-- begin Listing --
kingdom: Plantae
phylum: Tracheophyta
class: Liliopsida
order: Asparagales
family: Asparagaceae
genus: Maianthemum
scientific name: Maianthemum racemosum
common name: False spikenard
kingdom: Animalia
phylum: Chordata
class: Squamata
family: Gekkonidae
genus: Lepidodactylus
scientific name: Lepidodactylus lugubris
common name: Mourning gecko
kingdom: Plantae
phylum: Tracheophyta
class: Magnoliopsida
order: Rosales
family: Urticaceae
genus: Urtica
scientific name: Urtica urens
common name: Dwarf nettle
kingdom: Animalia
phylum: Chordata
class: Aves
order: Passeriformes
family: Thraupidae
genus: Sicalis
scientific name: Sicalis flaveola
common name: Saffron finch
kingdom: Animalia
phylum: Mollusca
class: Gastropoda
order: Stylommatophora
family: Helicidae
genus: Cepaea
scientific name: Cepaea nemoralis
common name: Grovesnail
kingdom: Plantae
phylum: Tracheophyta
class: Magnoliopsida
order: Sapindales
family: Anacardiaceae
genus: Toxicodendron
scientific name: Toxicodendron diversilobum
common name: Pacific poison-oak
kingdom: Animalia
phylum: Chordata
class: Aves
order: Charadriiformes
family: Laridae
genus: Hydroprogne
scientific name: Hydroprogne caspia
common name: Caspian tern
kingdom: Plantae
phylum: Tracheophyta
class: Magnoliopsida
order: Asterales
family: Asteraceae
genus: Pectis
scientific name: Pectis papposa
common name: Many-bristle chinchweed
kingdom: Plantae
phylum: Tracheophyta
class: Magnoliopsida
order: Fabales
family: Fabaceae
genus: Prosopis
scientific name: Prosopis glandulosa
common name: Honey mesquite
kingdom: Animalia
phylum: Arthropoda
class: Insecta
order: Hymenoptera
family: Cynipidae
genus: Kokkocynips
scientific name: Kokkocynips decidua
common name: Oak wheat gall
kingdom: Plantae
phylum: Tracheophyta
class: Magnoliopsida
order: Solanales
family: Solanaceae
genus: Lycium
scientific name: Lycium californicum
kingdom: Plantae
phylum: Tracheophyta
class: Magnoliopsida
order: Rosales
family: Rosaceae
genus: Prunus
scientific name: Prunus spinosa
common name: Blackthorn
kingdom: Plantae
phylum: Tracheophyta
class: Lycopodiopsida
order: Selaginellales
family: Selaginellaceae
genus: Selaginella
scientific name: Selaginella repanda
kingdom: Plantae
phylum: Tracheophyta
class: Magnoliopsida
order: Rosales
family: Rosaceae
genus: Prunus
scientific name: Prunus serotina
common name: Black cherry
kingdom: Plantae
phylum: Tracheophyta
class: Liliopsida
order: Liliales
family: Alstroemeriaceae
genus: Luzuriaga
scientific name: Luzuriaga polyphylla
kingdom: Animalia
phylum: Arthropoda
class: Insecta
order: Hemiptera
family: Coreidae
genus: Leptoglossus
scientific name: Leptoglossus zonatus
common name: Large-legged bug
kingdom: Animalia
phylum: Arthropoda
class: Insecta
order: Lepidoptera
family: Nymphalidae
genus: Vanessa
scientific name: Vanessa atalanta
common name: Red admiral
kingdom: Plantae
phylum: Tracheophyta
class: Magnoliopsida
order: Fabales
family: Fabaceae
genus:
-- end Listing --
* _Required task_
Reproduce every one of the records above line for line, changing nothing.

* _Result for this exercise_
kingdom: Plantae
phylum: Tracheophyta
class: Liliopsida
order: Asparagales
family: Asparagaceae
genus: Maianthemum
scientific name: Maianthemum racemosum
common name: False spikenard
kingdom: Animalia
phylum: Chordata
class: Squamata
family: Gekkonidae
genus: Lepidodactylus
scientific name: Lepidodactylus lugubris
common name: Mourning gecko
kingdom: Plantae
phylum: Tracheophyta
class: Magnoliopsida
order: Rosales
family: Urticaceae
genus: Urtica
scientific name: Urtica urens
common name: Dwarf nettle
kingdom: Animalia
phylum: Chordata
class: Aves
order: Passeriformes
family: Thraupidae
genus: Sicalis
scientific name: Sicalis flaveola
common name: Saffron finch
kingdom: Animalia
phylum: Mollusca
class: Gastropoda
order: Stylommatophora
family: Helicidae
genus: Cepaea
scientific name: Cepaea nemoralis
common name: Grovesnail
kingdom: Plantae
phylum: Tracheophyta
class: Magnoliopsida
order: Sapindales
family: Anacardiaceae
genus: Toxicodendron
scientific name: Toxicodendron diversilobum
common name: Pacific poison-oak
kingdom: Animalia
phylum: Chordata
class: Aves
order: Charadriiformes
family: Laridae
genus: Hydroprogne
scientific name: Hydroprogne caspia
common name: Caspian tern
kingdom: Plantae
phylum: Tracheophyta
class: Magnoliopsida
order: Asterales
family: Asteraceae
genus: Pectis
scientific name: Pectis papposa
common name: Many-bristle chinchweed
kingdom: Plantae
phylum: Tracheophyta
class: Magnoliopsida
order: Fabales
family: Fabaceae
genus: Prosopis
scientific name: Prosopis glandulosa
common name: Honey mesquite
kingdom: Animalia
phylum: Arthropoda
class: Insecta
order: Hymenoptera
family: Cynipidae
genus: Kokkocynips
scientific name: Kokkocynips decidua
common name: Oak wheat gall
kingdom: Plantae
phylum: Tracheophyta
class: Magnoliopsida
order: Solanales
family: Solanaceae
genus: Lycium
scientific name: Lycium californicum
kingdom: Plantae
phylum: Tracheophyta
class: Magnoliopsida
order: Rosales
family: Rosaceae
genus: Prunus
scientific name: Prunus spinosa
common name: Blackthorn
kingdom: Plantae
phylum: Tracheophyta
class: Lycopodiopsida
order: Selaginellales
family: Selaginellaceae
genus: Selaginella
scientific name: Selaginella repanda
kingdom: Plantae
phylum: Tracheophyta
class: Magnoliopsida
order: Rosales
family: Rosaceae
genus: Prunus
scientific name: Prunus serotina
common name: Black cherry
kingdom: Plantae
phylum: Tracheophyta
class: Liliopsida
order: Liliales
family: Alstroemeriaceae
genus: Luzuriaga
scientific name: Luzuriaga polyphylla
kingdom: Animalia
phylum: Arthropoda
class: Insecta
order: Hemiptera
family: Coreidae
genus: Leptoglossus
scientific name: Leptoglossus zonatus
common name: Large-legged bug
kingdom: Animalia
phylum: Arthropoda
class: Insecta
order: Lepidoptera
family: Nymphalidae
genus: Vanessa
scientific name: Vanessa atalanta
common name: Red admiral
kingdom: Plantae
phylum: Tracheophyta
class: Magnoliopsida
order: Fabales
family: Fabaceae
genus:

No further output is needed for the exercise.